TO-DO ITEM:
Would you please reproduce all the entries exactly, leaving the pictures out?

(Stored records)
* * *
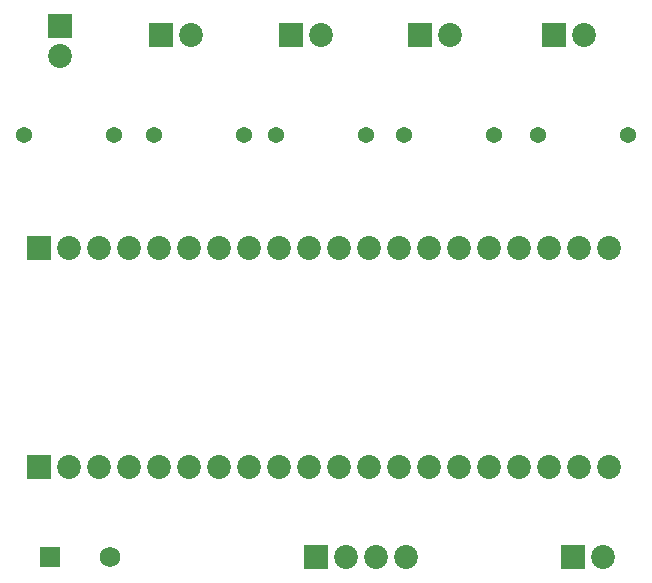
<source format=gbr>
G04 DipTrace 4.2.0.1*
G04 TopMask.gbr*
%MOIN*%
G04 #@! TF.FileFunction,Soldermask,Top*
G04 #@! TF.Part,Single*
%ADD28C,0.053937*%
%ADD30C,0.053937*%
%ADD32C,0.068898*%
%ADD34R,0.068898X0.068898*%
%ADD36C,0.079528*%
%ADD38R,0.079528X0.079528*%
%FSLAX26Y26*%
G04*
G70*
G90*
G75*
G01*
G04 TopMask*
%LPD*%
D38*
X1177789Y2433953D3*
D36*
X1277789D3*
D38*
X1614063D3*
D36*
X1714063D3*
D38*
X2042042D3*
D36*
X2142042D3*
D38*
X2488978D3*
D36*
X2588978D3*
D38*
X843150Y2465980D3*
D36*
Y2365980D3*
D38*
X1695549Y694866D3*
D36*
X1795549D3*
X1895549D3*
X1995549D3*
D34*
X809302D3*
D32*
X1009302D3*
D30*
X1457374Y2101039D3*
D28*
X1157374D3*
D30*
X1862291D3*
D28*
X1562291D3*
D30*
X2290270D3*
D28*
X1990270D3*
D30*
X2737206D3*
D28*
X2437206D3*
D30*
X1021425D3*
D28*
X721425D3*
D38*
X773197Y1724434D3*
D36*
X873197D3*
X973197D3*
X1073197D3*
X1173197D3*
X1273197D3*
X1373197D3*
X1473197D3*
X1573197D3*
X1673197D3*
X1773197D3*
X1873197D3*
X1973197D3*
X2073197D3*
X2173197D3*
X2273197D3*
X2373197D3*
X2473197D3*
X2573197D3*
X2673197D3*
D38*
X773197Y995368D3*
D36*
X873197D3*
X973197D3*
X1073197D3*
X1173197D3*
X1273197D3*
X1373197D3*
X1473197D3*
X1573197D3*
X1673197D3*
X1773197D3*
X1873197D3*
X1973197D3*
X2073197D3*
X2173197D3*
X2273197D3*
X2373197D3*
X2473197D3*
X2573197D3*
X2673197D3*
D38*
X2551760Y694866D3*
D36*
X2651760D3*
M02*

</source>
* * *
RESPONSE:
<source format=gbr>
G04 DipTrace 4.2.0.1*
G04 TopMask.gbr*
%MOIN*%
G04 #@! TF.FileFunction,Soldermask,Top*
G04 #@! TF.Part,Single*
%ADD28C,0.053937*%
%ADD30C,0.053937*%
%ADD32C,0.068898*%
%ADD34R,0.068898X0.068898*%
%ADD36C,0.079528*%
%ADD38R,0.079528X0.079528*%
%FSLAX26Y26*%
G04*
G70*
G90*
G75*
G01*
G04 TopMask*
%LPD*%
D38*
X1177789Y2433953D3*
D36*
X1277789D3*
D38*
X1614063D3*
D36*
X1714063D3*
D38*
X2042042D3*
D36*
X2142042D3*
D38*
X2488978D3*
D36*
X2588978D3*
D38*
X843150Y2465980D3*
D36*
Y2365980D3*
D38*
X1695549Y694866D3*
D36*
X1795549D3*
X1895549D3*
X1995549D3*
D34*
X809302D3*
D32*
X1009302D3*
D30*
X1457374Y2101039D3*
D28*
X1157374D3*
D30*
X1862291D3*
D28*
X1562291D3*
D30*
X2290270D3*
D28*
X1990270D3*
D30*
X2737206D3*
D28*
X2437206D3*
D30*
X1021425D3*
D28*
X721425D3*
D38*
X773197Y1724434D3*
D36*
X873197D3*
X973197D3*
X1073197D3*
X1173197D3*
X1273197D3*
X1373197D3*
X1473197D3*
X1573197D3*
X1673197D3*
X1773197D3*
X1873197D3*
X1973197D3*
X2073197D3*
X2173197D3*
X2273197D3*
X2373197D3*
X2473197D3*
X2573197D3*
X2673197D3*
D38*
X773197Y995368D3*
D36*
X873197D3*
X973197D3*
X1073197D3*
X1173197D3*
X1273197D3*
X1373197D3*
X1473197D3*
X1573197D3*
X1673197D3*
X1773197D3*
X1873197D3*
X1973197D3*
X2073197D3*
X2173197D3*
X2273197D3*
X2373197D3*
X2473197D3*
X2573197D3*
X2673197D3*
D38*
X2551760Y694866D3*
D36*
X2651760D3*
M02*

</source>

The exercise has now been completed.